* **Exercise description**: Find the line containing "left knee: (1057, 548)" in the listing below. Repeat it exactly, along with each following line up to and including the one containing "right hip: (682, 327)".

* **Supplied entries**:
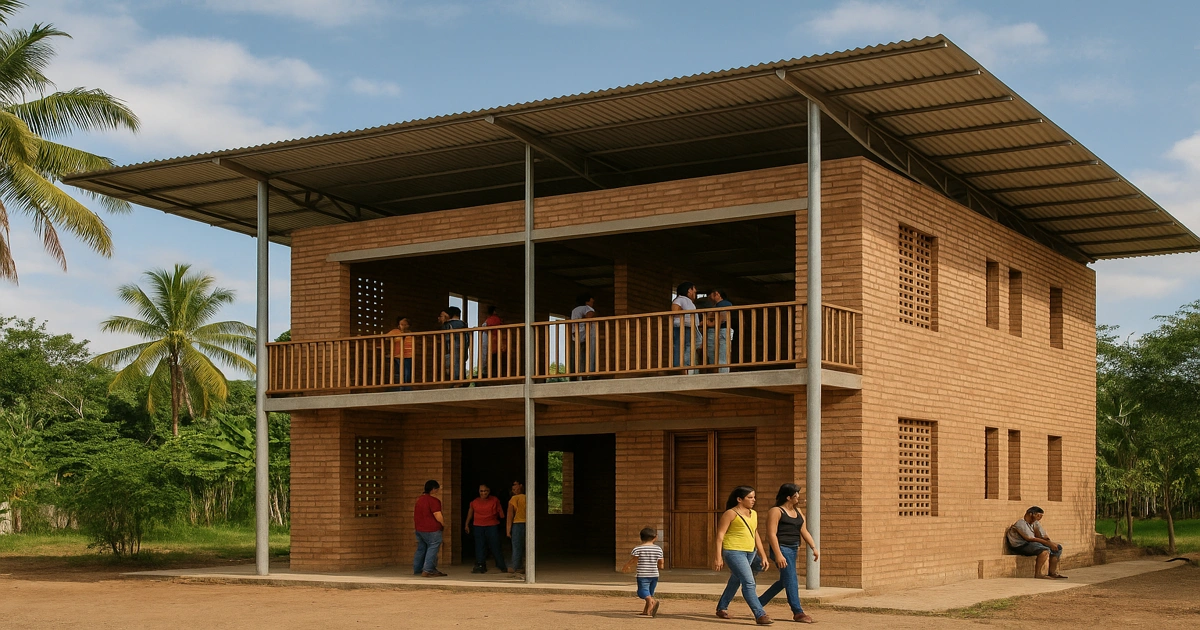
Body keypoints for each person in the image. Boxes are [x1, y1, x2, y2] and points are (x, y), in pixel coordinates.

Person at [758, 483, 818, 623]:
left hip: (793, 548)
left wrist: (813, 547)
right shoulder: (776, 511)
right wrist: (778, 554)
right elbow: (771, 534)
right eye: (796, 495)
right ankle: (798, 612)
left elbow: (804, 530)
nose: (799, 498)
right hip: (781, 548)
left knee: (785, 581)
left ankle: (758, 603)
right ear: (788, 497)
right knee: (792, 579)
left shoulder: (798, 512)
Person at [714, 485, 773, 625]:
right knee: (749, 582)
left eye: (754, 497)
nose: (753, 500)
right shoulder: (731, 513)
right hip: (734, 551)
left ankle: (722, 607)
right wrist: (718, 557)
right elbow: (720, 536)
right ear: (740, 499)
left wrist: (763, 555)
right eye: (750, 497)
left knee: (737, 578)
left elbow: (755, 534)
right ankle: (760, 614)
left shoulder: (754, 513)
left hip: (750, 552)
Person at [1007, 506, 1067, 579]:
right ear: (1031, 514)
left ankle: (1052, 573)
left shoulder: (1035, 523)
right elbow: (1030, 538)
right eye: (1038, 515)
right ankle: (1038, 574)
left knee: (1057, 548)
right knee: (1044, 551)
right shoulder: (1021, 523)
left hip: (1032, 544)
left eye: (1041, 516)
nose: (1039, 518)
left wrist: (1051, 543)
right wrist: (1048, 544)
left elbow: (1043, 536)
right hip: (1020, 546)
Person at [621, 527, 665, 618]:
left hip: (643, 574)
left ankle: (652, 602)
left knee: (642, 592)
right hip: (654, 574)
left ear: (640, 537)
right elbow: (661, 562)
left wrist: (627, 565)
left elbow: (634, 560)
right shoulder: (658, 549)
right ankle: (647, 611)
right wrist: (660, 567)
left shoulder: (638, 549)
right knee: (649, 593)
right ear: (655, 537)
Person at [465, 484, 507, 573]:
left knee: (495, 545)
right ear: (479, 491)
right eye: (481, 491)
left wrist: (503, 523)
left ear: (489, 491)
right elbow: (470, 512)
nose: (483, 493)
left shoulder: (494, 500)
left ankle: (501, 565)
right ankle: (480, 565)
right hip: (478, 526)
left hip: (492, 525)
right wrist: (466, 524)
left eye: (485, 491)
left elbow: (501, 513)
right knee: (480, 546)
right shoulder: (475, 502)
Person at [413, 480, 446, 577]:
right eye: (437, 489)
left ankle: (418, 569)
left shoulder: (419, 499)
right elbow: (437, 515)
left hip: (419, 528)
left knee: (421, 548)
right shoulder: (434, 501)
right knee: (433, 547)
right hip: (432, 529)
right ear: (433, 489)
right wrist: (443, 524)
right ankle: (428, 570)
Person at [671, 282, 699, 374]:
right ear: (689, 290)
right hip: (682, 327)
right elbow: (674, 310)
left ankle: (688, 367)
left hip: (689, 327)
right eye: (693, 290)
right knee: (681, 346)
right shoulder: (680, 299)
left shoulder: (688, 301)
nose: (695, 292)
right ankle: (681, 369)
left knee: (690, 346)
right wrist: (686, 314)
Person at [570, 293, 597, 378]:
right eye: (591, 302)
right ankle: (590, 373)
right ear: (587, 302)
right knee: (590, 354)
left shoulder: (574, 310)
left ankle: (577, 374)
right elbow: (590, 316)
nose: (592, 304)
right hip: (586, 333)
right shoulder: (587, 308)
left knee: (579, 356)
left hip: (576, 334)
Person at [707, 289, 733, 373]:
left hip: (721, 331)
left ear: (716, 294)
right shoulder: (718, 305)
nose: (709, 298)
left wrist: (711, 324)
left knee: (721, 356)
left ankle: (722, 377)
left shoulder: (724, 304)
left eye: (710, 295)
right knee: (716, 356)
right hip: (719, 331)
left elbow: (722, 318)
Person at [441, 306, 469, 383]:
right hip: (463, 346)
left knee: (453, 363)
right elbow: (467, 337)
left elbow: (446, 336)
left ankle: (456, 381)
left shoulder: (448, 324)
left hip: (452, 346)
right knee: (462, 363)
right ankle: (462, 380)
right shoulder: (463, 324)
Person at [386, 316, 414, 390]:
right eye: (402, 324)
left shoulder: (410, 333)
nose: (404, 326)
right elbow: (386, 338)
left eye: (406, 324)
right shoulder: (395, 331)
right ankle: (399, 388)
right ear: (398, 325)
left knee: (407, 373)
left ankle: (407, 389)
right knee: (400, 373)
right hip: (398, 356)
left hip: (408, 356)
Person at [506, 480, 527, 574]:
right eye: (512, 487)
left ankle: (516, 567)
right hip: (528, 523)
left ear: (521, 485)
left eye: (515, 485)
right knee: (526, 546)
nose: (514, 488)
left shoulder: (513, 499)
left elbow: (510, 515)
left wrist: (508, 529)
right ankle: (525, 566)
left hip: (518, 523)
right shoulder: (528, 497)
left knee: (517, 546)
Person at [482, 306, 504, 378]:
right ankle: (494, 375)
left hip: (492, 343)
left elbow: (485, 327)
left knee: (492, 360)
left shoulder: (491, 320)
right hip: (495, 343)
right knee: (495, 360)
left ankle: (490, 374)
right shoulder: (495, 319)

...

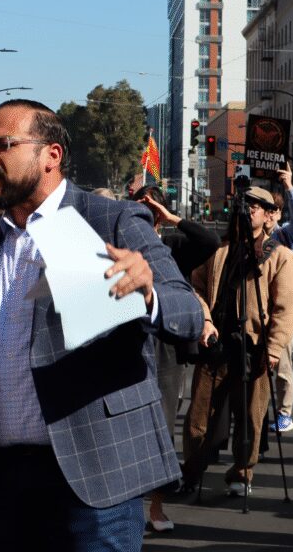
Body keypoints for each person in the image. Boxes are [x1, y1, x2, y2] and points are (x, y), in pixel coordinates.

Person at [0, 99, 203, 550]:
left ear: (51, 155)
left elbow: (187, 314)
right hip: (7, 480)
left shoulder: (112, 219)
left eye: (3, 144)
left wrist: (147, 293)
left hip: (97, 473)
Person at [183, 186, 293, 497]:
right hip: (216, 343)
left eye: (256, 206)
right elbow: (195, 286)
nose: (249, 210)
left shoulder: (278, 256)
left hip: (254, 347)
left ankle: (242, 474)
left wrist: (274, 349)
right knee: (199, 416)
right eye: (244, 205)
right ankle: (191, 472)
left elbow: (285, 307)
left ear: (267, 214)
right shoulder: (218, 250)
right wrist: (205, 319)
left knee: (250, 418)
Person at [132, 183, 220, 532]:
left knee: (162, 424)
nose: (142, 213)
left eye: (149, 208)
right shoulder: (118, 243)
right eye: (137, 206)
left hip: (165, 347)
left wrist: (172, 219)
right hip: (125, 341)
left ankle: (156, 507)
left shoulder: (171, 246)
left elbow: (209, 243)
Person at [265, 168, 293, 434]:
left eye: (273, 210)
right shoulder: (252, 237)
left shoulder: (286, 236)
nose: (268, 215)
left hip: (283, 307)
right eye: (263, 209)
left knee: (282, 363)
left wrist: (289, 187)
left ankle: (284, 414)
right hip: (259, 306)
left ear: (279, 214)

* **Completed task**:
left knee: (1057, 548)
right knee: (1044, 551)
right shoulder: (1021, 523)
left hip: (1032, 544)
left eye: (1041, 516)
nose: (1039, 518)
left wrist: (1051, 543)
right wrist: (1048, 544)
left elbow: (1043, 536)
right hip: (1020, 546)
Person at [621, 527, 665, 618]:
left hip: (643, 574)
left ankle: (652, 602)
left knee: (642, 592)
right hip: (654, 574)
left ear: (640, 537)
right elbow: (661, 562)
left wrist: (627, 565)
left elbow: (634, 560)
right shoulder: (658, 549)
right ankle: (647, 611)
right wrist: (660, 567)
left shoulder: (638, 549)
right knee: (649, 593)
right ear: (655, 537)
Person at [465, 484, 507, 573]:
left knee: (495, 545)
right ear: (479, 491)
right eye: (481, 491)
left wrist: (503, 523)
left ear: (489, 491)
right elbow: (470, 512)
nose: (483, 493)
left shoulder: (494, 500)
left ankle: (501, 565)
right ankle: (480, 565)
right hip: (478, 526)
left hip: (492, 525)
right wrist: (466, 524)
left eye: (485, 491)
left elbow: (501, 513)
right knee: (480, 546)
right shoulder: (475, 502)
Person at [413, 480, 446, 577]:
right eye: (437, 489)
left ankle: (418, 569)
left shoulder: (419, 499)
right elbow: (437, 515)
left hip: (419, 528)
left knee: (421, 548)
right shoulder: (434, 501)
right knee: (433, 547)
right hip: (432, 529)
right ear: (433, 489)
right wrist: (443, 524)
right ankle: (428, 570)
Person at [671, 282, 699, 374]:
right ear: (689, 290)
right hip: (682, 327)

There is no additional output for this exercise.